Tuesday, July 01, 2008

Answered In the Affirmative

My grandmother has been gone a long time ago, now. She died when I was in the field in Nepal. I remember her every day. She was a remarkable woman in her own right. She was the daughter of an anarchist and raised, for some of the time, at an anarchist commune. Home schooled and self taught she was, the story goes, the first married undergraduate at Radcliffe College--that is, the first married woman they didn't kick out for fear she'd tell the other girls about sex. She pursued a Ph.D. in psychology, although she didn't pass in her thesis. She accompanied my grandfather to Indonesia, Nepal, and Pakistan, learned Urdu, and typed up his economics works for him. She was a woman of immense erudition, calm, and twinkling generosity. In Indonesia in the sixties she was once invited to be one of the "four auspicious happily married women" who bathe the groom before his wedding. "How do you know I'm happily married?" she asked them, ever skeptical and curious. "Do you have children?" Yes. "Is your husband alive?" Yes. "Then you are happily married," they told her.

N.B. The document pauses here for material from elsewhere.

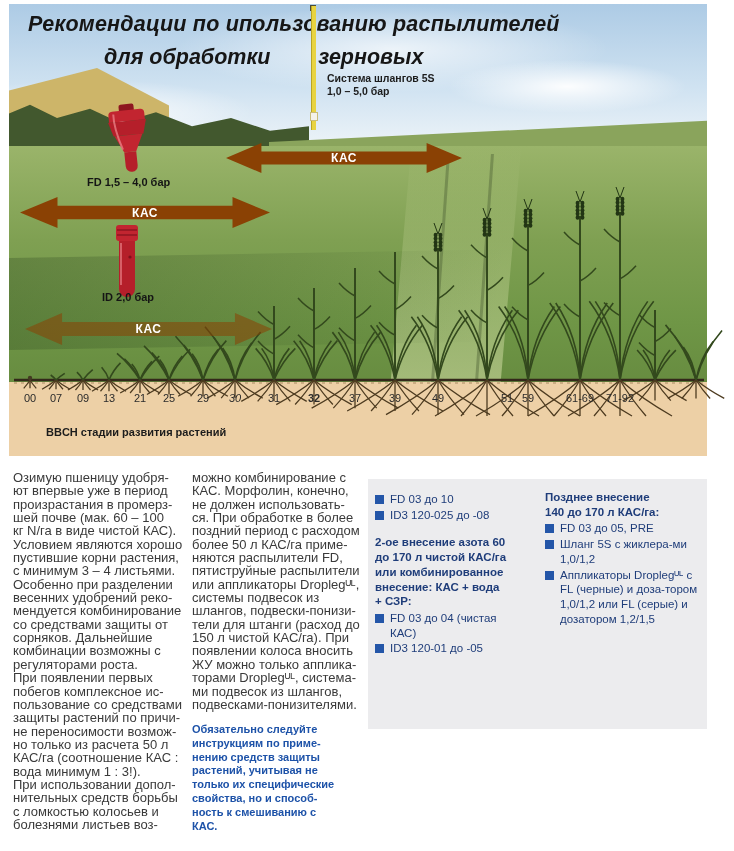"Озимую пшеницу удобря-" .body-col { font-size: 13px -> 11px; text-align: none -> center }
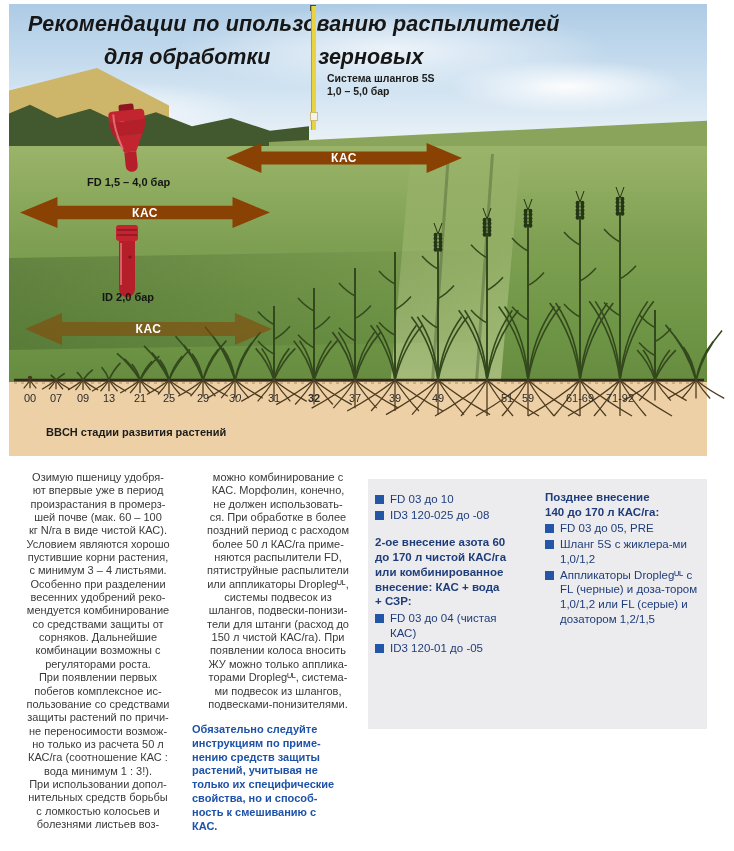"Рекомендации по ис-" div.panel-header { html: none -> <div>Рекомендации по ис- пользованию распыли- телей На начало веге- тационного периода 150 до 280 л КАС/га:</div> }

I was thinking of that little story today because 13 years ago tomorrow Mr. Aimai and I entered into that happy estate, so beloved of romance writers, but so little chronicled and still less understood. More... To us marriage also meant parenthood. And I think I can say, without fear of contradiction (because blogging is a solitary vice) both have been an unmixed blessing. As the most pessimistic optimist, or the most worried care-for-nothing, or whatever I am, I am yet convinced that both marriage and children were necessary to my personal happiness quotient. Over at Pandagon they are having one of those perennial discussions about whether children "do" or "don't" conduce to happiness, this time with *added science* and *on the internet* both of which, as we know, are intensifiers which make everyone both instantly an expert and instantly crazy. Yet both marriage and children are things that, like oysters or the smell of mimosa on a hot day, we can't know without experiencing. And not only that, we can't know it without experiencing it at a particular time, and place, and intentionality and with a particular person or set of people. Its absurd to talk about whether "children" do or don't give you happiness. Particular children, at particular times of your life, can make you happy or they can make you crazy. And ditto husbands. Or wives. And they are notoriously difficult to get shed of, if they aren't working out. But they are equally almost impossible to get, if you don't risk everything for them. They used to call it "hand-fasting" for a reason. One must clasp hands to take that leap of faith and risk everything to leave your birth family and start your own family. For those of us who take that leap, a salute. And for my partner in the jump over the chasm between childfree and child-bound a great, huge, thank you.

Thirteen years into the great experiment--seventeen since I met you, 13 since we stood under the Huppah, eleven since we became parents. There's magic in those uneven, kabbalistic numbers, in the sheets I've washed, and the babies we diapered, the noses we've wiped, and the dances we've sat through. Magic undreamed of 13 years ago, but realized every day since.